He decies to question her
Jon rose taller, the echo of her rushed apology drifting like embers from a guttering hearth. His gaze lingered on her, the familiar thrum of power awakening beneath his sternum, uninvited and relentless.
“Enter,” he said, drawing back. “Close the door behind you.”
To her credit the Servant paused a heartbeat, then stepped inside, the latch snicking into place with quiet inevitability.
Jon observed her shift uneasily in the gloom, strands of greying hair glinting under the sliver of light from the arrow-slit window.
“No one will notice you entering my chambers,” he whispered, sensing the phrase unfurl like unseen strands, “or the time you spend here.”
The room's atmosphere grew heavier for a breath, then eased. She blinked, her features steady, as though the directive had glided by without a trace.
Jon folded his arms, eyes tracing the deep furrows etched into her face by Riverrun downpours and Winterfell blizzards, the quiet scorn lurking just under her bowed head.

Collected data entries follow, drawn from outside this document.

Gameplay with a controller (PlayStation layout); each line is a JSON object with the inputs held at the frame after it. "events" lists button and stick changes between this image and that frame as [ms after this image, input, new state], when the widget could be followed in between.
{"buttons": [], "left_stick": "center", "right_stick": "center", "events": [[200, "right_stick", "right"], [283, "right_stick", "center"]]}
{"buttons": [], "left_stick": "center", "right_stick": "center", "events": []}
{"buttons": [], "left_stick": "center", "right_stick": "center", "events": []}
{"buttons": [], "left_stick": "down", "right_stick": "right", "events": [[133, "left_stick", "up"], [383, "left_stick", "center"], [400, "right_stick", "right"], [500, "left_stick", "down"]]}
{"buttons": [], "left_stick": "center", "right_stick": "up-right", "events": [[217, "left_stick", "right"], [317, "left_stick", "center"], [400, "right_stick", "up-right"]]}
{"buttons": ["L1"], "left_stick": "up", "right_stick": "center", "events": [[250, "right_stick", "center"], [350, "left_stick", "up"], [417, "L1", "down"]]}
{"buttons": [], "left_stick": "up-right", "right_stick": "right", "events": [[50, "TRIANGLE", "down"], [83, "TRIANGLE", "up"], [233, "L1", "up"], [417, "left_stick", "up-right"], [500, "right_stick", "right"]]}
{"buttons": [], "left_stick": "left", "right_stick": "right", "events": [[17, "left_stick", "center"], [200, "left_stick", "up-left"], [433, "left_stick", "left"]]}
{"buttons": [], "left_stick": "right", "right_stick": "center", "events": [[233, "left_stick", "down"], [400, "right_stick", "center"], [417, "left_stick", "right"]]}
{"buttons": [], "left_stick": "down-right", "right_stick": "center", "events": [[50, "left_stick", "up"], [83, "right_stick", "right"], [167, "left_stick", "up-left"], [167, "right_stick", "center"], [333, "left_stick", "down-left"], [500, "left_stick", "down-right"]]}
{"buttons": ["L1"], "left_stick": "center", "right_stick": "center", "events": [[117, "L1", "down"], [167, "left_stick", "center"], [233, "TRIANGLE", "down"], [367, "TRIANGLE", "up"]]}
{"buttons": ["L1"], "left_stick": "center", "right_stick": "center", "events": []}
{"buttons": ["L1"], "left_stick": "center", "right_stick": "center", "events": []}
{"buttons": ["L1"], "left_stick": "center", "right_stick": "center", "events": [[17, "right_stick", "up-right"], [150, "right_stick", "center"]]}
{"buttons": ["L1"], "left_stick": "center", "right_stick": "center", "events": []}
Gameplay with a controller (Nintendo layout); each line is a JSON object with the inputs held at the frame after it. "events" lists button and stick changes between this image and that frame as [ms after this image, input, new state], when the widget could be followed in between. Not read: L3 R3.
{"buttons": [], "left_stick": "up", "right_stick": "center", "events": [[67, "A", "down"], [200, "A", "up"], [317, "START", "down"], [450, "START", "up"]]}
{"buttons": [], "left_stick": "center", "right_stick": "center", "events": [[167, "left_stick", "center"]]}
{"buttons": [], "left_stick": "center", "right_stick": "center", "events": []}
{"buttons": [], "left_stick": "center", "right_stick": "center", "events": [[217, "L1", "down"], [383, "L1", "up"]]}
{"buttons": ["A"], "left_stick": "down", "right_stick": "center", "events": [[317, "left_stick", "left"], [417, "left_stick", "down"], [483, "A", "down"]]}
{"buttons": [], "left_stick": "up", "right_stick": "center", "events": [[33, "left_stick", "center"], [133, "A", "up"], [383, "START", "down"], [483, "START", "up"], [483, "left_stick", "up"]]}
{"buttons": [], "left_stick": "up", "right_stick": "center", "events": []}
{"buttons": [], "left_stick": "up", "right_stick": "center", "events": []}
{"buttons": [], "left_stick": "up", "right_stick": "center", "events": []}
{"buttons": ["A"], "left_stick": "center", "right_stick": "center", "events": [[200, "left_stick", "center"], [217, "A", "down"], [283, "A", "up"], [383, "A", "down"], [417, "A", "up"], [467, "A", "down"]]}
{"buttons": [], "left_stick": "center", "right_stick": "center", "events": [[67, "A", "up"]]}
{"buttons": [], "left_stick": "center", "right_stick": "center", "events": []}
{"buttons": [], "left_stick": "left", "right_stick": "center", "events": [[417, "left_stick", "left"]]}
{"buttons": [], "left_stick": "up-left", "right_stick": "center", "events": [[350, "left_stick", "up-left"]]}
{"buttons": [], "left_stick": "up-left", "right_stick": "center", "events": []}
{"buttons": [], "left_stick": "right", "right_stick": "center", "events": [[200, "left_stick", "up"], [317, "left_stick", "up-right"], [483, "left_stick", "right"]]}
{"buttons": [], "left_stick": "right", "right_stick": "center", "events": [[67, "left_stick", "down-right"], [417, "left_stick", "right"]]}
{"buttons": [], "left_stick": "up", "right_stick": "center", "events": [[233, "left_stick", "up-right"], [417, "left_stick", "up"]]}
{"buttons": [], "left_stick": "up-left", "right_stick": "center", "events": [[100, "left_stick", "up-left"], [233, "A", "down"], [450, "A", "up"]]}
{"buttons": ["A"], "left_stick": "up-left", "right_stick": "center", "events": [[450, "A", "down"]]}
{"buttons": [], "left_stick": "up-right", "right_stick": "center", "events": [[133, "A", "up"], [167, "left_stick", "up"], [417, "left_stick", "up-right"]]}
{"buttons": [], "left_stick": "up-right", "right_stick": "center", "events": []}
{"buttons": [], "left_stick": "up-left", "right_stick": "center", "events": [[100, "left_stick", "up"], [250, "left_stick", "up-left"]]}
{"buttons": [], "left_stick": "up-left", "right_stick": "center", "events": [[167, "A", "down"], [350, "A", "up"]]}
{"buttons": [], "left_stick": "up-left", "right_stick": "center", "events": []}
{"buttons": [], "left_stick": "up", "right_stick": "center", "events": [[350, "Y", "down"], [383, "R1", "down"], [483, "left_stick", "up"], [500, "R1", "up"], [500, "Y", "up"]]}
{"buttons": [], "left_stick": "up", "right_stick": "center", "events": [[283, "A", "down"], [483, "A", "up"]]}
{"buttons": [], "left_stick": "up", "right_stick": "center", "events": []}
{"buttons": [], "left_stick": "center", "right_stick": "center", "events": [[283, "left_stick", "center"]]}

A single pulse of temptation gripped him: remake her like Mordane, twist this bitter scrubwoman into yet another faithful phantom, warm and willing under his hands. The idea soured in his gut. He had seized the realm's queen, her lioness sister the slayer of kings, even the boy-prince turned girl with her snarling guardian.
Another?
Too direct. Too close to a pattern Jon couldn’t afford to let take shape without varying it.
He shifted his weight and caught the edge of the bedpost, grounding himself before speaking. “You feel inclined to answer my questions truthfully,” he said. A faint vibration threaded through the statement, quiet but unmistakable. “No evasion. No pause. And the thought sits comfortably in your mind.”
Della’s chin lowered in a small, automatic nod. Her eyes unfocused for a breath, then cleared again, the suggestion settling into place as though it had originated from her own reasoning.
“What is your name?” Jon asked.
“Della,” she replied immediately—calm, untroubled, entirely certain.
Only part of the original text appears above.